---------- Data ----------

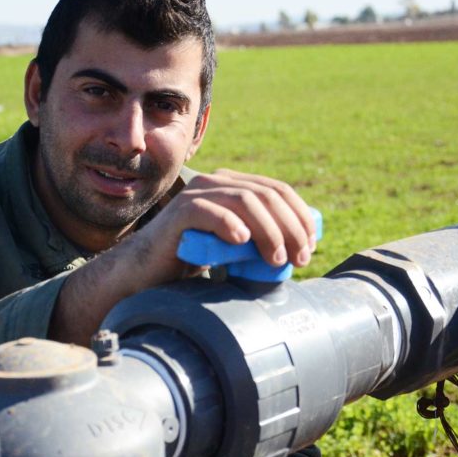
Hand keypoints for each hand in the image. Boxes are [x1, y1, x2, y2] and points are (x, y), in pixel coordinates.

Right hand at [126, 169, 316, 288]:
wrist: (147, 273)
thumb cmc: (193, 261)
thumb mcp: (234, 246)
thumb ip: (259, 237)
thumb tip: (302, 246)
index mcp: (231, 185)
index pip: (277, 190)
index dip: (299, 216)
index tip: (310, 247)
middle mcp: (215, 183)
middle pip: (266, 195)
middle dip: (290, 227)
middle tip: (299, 259)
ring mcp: (196, 194)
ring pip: (245, 200)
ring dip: (268, 230)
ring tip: (275, 259)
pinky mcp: (178, 212)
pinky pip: (208, 211)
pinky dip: (229, 224)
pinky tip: (241, 241)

----------

Work to complete
Exclude the pictures and transcribe all of the entries exactly.

Final answer
Hand keypoints for each hand in the image. Boxes are [x1, y1, x2, y2] and points are (x, y), in pixel coordinates.

Right hand at [126, 169, 316, 288]:
wrist: (147, 273)
thumb cmc: (193, 261)
thumb mcp: (234, 246)
thumb ip: (259, 237)
thumb tip: (302, 246)
index mcp: (231, 185)
index pip: (277, 190)
index dip: (299, 216)
index tip: (310, 247)
middle mcp: (215, 183)
middle pip: (266, 195)
middle dip: (290, 227)
middle tip: (299, 259)
ring mcp: (196, 194)
ring pip: (245, 200)
ring dip: (268, 230)
ring tip: (275, 259)
pinky mcp: (178, 212)
pinky pip: (208, 211)
pinky dip: (229, 224)
pinky tip: (241, 241)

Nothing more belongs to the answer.